NEW ORLEANS (AP) — The latest on the federal resentencing hearing of Gregory McRae, a former New Orleans police officer convicted in connection with burning the body of a man who had been shot by another officer following Hurricane Katrina (all times local):
A judge has shaved more than five years from the 17-year sentence of an ex-police officer who burned a shooting victim's body after Hurricane Katrina.
Gregory McCrae's resentencing was necessary because an appeals court had tossed part of his conviction for burning a car containing the body of Henry Glover. Glover had been shot by another officer and federal authorities say he burned the body to cover up the shooting.
In sentencing McRae to 11 years and nine months, U.S. District Judge Lance Africk rejected defense calls for a more lenient sentence. Defense lawyer Michael Fawer argued that Glover was mentally unsound when he burned the car — and that he did not realize Glover was shot by another police officer.
McRae has already served five years.
A psychologist has told a federal judge that a former police officer was suffering post-traumatic stress disorder in 2005 when he burned a car containing the body of a shooting victim.
The former police officer, Gregory McRae, was in court Thursday seeking a reduction in a 17-year sentence on charges related to the burning of the car four days after Hurricane Katrina.

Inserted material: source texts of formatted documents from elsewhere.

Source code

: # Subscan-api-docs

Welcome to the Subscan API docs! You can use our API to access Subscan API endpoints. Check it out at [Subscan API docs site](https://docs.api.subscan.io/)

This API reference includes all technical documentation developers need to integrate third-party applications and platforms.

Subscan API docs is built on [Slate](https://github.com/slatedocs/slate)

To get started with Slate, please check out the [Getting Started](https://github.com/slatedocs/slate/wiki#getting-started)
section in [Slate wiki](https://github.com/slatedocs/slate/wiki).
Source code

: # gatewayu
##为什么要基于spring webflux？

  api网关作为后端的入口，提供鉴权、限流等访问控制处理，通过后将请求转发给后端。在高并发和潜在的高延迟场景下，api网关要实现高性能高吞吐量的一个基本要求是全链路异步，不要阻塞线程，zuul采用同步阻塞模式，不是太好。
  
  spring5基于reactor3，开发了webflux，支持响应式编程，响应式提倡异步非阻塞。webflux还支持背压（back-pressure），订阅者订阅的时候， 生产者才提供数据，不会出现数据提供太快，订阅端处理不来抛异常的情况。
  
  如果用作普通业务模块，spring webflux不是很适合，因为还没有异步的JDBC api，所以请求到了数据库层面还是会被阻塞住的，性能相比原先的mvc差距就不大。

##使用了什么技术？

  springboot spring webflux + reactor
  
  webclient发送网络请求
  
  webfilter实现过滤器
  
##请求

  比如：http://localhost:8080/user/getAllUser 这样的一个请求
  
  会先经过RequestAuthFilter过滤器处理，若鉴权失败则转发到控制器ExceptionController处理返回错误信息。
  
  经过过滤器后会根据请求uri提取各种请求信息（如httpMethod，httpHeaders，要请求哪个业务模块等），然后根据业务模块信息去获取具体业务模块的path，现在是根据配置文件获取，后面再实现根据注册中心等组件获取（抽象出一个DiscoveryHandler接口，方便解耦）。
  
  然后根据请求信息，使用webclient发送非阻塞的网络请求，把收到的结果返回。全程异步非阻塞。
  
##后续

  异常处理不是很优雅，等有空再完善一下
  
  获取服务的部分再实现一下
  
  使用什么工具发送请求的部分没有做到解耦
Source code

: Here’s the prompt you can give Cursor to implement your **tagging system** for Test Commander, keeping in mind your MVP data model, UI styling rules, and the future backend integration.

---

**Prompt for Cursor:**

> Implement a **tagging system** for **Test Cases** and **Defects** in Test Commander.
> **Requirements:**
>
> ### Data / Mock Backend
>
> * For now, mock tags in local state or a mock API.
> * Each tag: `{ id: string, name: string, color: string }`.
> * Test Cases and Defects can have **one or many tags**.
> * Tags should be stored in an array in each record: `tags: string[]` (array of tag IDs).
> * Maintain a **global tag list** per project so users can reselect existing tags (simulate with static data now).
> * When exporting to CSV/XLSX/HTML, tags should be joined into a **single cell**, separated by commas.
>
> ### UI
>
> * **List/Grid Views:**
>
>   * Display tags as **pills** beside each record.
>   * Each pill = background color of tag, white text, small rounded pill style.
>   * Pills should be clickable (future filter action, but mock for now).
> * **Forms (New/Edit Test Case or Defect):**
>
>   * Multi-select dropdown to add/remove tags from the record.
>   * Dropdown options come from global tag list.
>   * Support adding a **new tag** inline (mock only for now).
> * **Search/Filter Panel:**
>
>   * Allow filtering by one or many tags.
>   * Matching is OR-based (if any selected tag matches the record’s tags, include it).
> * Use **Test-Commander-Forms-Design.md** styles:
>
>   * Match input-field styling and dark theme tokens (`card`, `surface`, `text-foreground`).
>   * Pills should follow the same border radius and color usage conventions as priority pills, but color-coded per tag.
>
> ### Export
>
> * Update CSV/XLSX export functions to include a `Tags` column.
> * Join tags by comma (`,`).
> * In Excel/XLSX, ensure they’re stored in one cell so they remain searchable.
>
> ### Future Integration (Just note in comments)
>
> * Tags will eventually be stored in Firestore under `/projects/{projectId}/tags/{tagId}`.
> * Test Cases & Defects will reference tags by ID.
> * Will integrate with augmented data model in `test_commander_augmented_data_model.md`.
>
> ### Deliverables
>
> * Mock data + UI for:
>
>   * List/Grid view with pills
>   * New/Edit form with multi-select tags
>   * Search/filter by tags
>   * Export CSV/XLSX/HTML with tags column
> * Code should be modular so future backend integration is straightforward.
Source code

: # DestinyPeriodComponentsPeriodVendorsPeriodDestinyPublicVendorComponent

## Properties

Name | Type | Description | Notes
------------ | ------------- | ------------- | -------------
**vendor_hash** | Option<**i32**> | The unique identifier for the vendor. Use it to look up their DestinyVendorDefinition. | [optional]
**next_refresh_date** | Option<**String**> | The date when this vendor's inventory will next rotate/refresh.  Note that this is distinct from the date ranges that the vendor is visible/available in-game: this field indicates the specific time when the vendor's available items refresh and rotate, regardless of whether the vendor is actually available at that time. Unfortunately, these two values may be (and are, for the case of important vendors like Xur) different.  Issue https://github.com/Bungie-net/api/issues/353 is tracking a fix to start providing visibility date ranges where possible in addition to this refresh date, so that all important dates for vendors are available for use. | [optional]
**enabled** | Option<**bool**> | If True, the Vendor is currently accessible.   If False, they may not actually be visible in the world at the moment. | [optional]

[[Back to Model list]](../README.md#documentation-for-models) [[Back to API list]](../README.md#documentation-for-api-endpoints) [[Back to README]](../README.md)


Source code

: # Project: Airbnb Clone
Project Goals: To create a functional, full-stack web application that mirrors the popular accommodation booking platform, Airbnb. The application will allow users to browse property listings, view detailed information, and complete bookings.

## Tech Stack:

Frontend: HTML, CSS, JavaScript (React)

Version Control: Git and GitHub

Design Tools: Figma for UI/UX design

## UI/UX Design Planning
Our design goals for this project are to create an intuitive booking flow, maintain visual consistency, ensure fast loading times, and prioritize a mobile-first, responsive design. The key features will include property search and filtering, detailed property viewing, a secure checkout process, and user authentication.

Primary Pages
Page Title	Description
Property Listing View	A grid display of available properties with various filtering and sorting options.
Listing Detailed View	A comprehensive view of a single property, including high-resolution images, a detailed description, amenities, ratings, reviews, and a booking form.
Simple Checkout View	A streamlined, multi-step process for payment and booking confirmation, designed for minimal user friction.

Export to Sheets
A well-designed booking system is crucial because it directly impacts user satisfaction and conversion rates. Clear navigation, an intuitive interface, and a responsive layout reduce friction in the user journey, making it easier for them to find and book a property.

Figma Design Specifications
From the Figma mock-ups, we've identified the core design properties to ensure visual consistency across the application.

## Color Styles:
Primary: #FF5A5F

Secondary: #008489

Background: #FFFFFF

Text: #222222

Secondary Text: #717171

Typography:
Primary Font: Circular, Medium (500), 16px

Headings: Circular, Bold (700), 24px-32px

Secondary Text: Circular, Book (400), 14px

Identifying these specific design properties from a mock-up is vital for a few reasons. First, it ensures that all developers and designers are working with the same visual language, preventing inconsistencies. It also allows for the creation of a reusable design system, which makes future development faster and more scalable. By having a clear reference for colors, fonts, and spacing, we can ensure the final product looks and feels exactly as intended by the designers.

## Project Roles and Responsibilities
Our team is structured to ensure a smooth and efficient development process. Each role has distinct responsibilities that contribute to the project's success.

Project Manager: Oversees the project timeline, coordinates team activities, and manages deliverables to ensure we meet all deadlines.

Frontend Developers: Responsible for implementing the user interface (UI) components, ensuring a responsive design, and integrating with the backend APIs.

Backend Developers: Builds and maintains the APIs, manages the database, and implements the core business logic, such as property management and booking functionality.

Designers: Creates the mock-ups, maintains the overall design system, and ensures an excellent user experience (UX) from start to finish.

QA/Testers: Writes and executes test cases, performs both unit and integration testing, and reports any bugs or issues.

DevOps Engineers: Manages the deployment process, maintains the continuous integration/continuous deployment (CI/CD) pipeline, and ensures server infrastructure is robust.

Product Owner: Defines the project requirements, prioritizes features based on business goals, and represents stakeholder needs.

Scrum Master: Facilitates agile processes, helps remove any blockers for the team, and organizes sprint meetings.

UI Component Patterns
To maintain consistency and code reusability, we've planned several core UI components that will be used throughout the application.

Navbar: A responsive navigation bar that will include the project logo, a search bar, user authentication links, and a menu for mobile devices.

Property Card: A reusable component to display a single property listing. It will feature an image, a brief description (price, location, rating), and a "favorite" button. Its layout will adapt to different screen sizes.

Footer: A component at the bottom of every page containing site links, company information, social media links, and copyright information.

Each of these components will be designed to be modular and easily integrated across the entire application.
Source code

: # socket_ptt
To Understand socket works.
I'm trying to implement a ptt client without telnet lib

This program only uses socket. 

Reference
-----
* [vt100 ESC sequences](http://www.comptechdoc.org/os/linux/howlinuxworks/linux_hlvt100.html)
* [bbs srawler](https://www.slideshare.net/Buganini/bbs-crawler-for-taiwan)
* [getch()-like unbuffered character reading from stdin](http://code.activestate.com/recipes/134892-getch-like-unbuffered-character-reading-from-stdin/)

McRae's defense attorney says McRae did not realize at the time that the victim in the car, Henry Glover, had been killed by another police officer. The defense argues the burning was an irrational act by a mentally disturbed man suffering through the chaotic aftermath of the storm.
Prosecutors say McRae did realize that Glover had been shot by police and understood that the burning was wrong.
A former New Orleans police officer is about to learn whether he will get time cut from his 17-year prison sentence over the burning of a car with a shooting victim's body in it in the days after Hurricane Katrina.
Gregory McRae is scheduled for a Thursday sentencing hearing. He was convicted on four charges involving the burning of a car containing the body of Henry Glover. Glover was shot to death by another police officer in the chaotic days of flooding following the 2005 storm.
One conviction was thrown out in 2013. Another was thrown out last year, resulting in the latest sentencing hearing.
McRae's lawyer says a reduced sentence on remaining counts is warranted because McRae was mentally disturbed at the time of the burning.